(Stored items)
--- START ---

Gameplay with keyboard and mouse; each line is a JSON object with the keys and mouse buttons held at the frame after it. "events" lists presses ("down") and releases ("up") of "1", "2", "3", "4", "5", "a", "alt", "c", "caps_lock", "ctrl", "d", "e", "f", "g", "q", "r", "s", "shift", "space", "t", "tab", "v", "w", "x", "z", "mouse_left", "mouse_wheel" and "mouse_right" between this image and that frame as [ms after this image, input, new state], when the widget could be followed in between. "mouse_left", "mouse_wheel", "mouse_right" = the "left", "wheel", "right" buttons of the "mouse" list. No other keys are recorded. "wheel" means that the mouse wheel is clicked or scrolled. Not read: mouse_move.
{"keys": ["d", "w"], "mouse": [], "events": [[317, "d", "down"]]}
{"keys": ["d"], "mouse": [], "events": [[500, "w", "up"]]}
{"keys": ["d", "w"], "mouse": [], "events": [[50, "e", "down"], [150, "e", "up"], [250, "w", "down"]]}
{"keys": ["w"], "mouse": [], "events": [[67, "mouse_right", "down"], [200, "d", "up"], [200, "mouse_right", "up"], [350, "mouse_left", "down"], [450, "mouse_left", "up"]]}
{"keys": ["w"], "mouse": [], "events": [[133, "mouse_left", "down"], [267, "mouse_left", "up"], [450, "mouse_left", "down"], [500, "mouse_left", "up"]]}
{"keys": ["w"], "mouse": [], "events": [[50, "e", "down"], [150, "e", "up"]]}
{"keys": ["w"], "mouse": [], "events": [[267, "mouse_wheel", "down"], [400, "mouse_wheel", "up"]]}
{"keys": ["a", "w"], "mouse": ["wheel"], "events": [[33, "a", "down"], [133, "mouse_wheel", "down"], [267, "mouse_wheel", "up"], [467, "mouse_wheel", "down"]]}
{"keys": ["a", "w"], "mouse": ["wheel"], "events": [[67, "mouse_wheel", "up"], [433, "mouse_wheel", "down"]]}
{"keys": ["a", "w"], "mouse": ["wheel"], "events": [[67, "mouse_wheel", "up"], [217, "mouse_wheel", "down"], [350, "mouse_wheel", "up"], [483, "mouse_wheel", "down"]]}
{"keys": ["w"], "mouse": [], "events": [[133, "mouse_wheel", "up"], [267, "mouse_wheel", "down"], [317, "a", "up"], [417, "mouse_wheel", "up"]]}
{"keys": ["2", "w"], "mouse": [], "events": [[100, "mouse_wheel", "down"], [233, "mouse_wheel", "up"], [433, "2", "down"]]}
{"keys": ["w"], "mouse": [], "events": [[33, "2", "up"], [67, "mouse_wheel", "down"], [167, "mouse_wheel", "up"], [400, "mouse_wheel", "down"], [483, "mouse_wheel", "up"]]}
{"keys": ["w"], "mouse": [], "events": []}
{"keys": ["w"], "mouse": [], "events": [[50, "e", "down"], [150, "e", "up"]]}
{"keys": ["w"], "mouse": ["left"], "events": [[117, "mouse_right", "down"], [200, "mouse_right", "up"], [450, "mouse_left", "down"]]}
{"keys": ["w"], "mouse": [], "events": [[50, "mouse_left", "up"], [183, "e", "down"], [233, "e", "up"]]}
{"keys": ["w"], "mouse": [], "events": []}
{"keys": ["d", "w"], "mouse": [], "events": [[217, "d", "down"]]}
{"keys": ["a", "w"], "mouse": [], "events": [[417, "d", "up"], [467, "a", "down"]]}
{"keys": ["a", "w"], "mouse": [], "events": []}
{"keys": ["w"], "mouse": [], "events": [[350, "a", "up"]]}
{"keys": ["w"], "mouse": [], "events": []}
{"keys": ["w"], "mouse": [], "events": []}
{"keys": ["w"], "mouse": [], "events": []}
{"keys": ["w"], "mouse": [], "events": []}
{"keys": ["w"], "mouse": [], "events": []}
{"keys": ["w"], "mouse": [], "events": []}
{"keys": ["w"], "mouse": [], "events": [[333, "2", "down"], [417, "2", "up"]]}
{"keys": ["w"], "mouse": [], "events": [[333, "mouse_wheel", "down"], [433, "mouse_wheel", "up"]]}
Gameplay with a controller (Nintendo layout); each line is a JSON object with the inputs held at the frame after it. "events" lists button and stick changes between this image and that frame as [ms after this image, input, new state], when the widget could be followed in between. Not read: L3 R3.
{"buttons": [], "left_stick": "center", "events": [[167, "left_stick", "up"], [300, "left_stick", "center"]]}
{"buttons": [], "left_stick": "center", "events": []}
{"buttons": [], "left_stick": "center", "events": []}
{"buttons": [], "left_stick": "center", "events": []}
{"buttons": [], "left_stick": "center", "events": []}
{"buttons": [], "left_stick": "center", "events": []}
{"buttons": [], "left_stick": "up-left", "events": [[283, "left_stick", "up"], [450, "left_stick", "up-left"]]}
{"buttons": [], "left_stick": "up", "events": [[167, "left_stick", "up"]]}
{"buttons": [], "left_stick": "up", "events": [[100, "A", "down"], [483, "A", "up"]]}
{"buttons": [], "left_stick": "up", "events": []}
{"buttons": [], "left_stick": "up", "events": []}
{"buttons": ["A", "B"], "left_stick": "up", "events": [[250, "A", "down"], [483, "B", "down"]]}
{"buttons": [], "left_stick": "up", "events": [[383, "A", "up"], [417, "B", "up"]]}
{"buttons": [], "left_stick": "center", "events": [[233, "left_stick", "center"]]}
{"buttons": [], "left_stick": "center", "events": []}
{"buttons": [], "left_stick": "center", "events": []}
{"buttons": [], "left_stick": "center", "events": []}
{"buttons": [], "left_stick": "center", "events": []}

--- END ---

Exercise aim: Please output each record exactly as it appears above.

Problem solution:
Gameplay with keyboard and mouse; each line is a JSON object with the keys and mouse buttons held at the frame after it. "events" lists presses ("down") and releases ("up") of "1", "2", "3", "4", "5", "a", "alt", "c", "caps_lock", "ctrl", "d", "e", "f", "g", "q", "r", "s", "shift", "space", "t", "tab", "v", "w", "x", "z", "mouse_left", "mouse_wheel" and "mouse_right" between this image and that frame as [ms after this image, input, new state], when the widget could be followed in between. "mouse_left", "mouse_wheel", "mouse_right" = the "left", "wheel", "right" buttons of the "mouse" list. No other keys are recorded. "wheel" means that the mouse wheel is clicked or scrolled. Not read: mouse_move.
{"keys": ["d", "w"], "mouse": [], "events": [[317, "d", "down"]]}
{"keys": ["d"], "mouse": [], "events": [[500, "w", "up"]]}
{"keys": ["d", "w"], "mouse": [], "events": [[50, "e", "down"], [150, "e", "up"], [250, "w", "down"]]}
{"keys": ["w"], "mouse": [], "events": [[67, "mouse_right", "down"], [200, "d", "up"], [200, "mouse_right", "up"], [350, "mouse_left", "down"], [450, "mouse_left", "up"]]}
{"keys": ["w"], "mouse": [], "events": [[133, "mouse_left", "down"], [267, "mouse_left", "up"], [450, "mouse_left", "down"], [500, "mouse_left", "up"]]}
{"keys": ["w"], "mouse": [], "events": [[50, "e", "down"], [150, "e", "up"]]}
{"keys": ["w"], "mouse": [], "events": [[267, "mouse_wheel", "down"], [400, "mouse_wheel", "up"]]}
{"keys": ["a", "w"], "mouse": ["wheel"], "events": [[33, "a", "down"], [133, "mouse_wheel", "down"], [267, "mouse_wheel", "up"], [467, "mouse_wheel", "down"]]}
{"keys": ["a", "w"], "mouse": ["wheel"], "events": [[67, "mouse_wheel", "up"], [433, "mouse_wheel", "down"]]}
{"keys": ["a", "w"], "mouse": ["wheel"], "events": [[67, "mouse_wheel", "up"], [217, "mouse_wheel", "down"], [350, "mouse_wheel", "up"], [483, "mouse_wheel", "down"]]}
{"keys": ["w"], "mouse": [], "events": [[133, "mouse_wheel", "up"], [267, "mouse_wheel", "down"], [317, "a", "up"], [417, "mouse_wheel", "up"]]}
{"keys": ["2", "w"], "mouse": [], "events": [[100, "mouse_wheel", "down"], [233, "mouse_wheel", "up"], [433, "2", "down"]]}
{"keys": ["w"], "mouse": [], "events": [[33, "2", "up"], [67, "mouse_wheel", "down"], [167, "mouse_wheel", "up"], [400, "mouse_wheel", "down"], [483, "mouse_wheel", "up"]]}
{"keys": ["w"], "mouse": [], "events": []}
{"keys": ["w"], "mouse": [], "events": [[50, "e", "down"], [150, "e", "up"]]}
{"keys": ["w"], "mouse": ["left"], "events": [[117, "mouse_right", "down"], [200, "mouse_right", "up"], [450, "mouse_left", "down"]]}
{"keys": ["w"], "mouse": [], "events": [[50, "mouse_left", "up"], [183, "e", "down"], [233, "e", "up"]]}
{"keys": ["w"], "mouse": [], "events": []}
{"keys": ["d", "w"], "mouse": [], "events": [[217, "d", "down"]]}
{"keys": ["a", "w"], "mouse": [], "events": [[417, "d", "up"], [467, "a", "down"]]}
{"keys": ["a", "w"], "mouse": [], "events": []}
{"keys": ["w"], "mouse": [], "events": [[350, "a", "up"]]}
{"keys": ["w"], "mouse": [], "events": []}
{"keys": ["w"], "mouse": [], "events": []}
{"keys": ["w"], "mouse": [], "events": []}
{"keys": ["w"], "mouse": [], "events": []}
{"keys": ["w"], "mouse": [], "events": []}
{"keys": ["w"], "mouse": [], "events": []}
{"keys": ["w"], "mouse": [], "events": [[333, "2", "down"], [417, "2", "up"]]}
{"keys": ["w"], "mouse": [], "events": [[333, "mouse_wheel", "down"], [433, "mouse_wheel", "up"]]}
Gameplay with a controller (Nintendo layout); each line is a JSON object with the inputs held at the frame after it. "events" lists button and stick changes between this image and that frame as [ms after this image, input, new state], when the widget could be followed in between. Not read: L3 R3.
{"buttons": [], "left_stick": "center", "events": [[167, "left_stick", "up"], [300, "left_stick", "center"]]}
{"buttons": [], "left_stick": "center", "events": []}
{"buttons": [], "left_stick": "center", "events": []}
{"buttons": [], "left_stick": "center", "events": []}
{"buttons": [], "left_stick": "center", "events": []}
{"buttons": [], "left_stick": "center", "events": []}
{"buttons": [], "left_stick": "up-left", "events": [[283, "left_stick", "up"], [450, "left_stick", "up-left"]]}
{"buttons": [], "left_stick": "up", "events": [[167, "left_stick", "up"]]}
{"buttons": [], "left_stick": "up", "events": [[100, "A", "down"], [483, "A", "up"]]}
{"buttons": [], "left_stick": "up", "events": []}
{"buttons": [], "left_stick": "up", "events": []}
{"buttons": ["A", "B"], "left_stick": "up", "events": [[250, "A", "down"], [483, "B", "down"]]}
{"buttons": [], "left_stick": "up", "events": [[383, "A", "up"], [417, "B", "up"]]}
{"buttons": [], "left_stick": "center", "events": [[233, "left_stick", "center"]]}
{"buttons": [], "left_stick": "center", "events": []}
{"buttons": [], "left_stick": "center", "events": []}
{"buttons": [], "left_stick": "center", "events": []}
{"buttons": [], "left_stick": "center", "events": []}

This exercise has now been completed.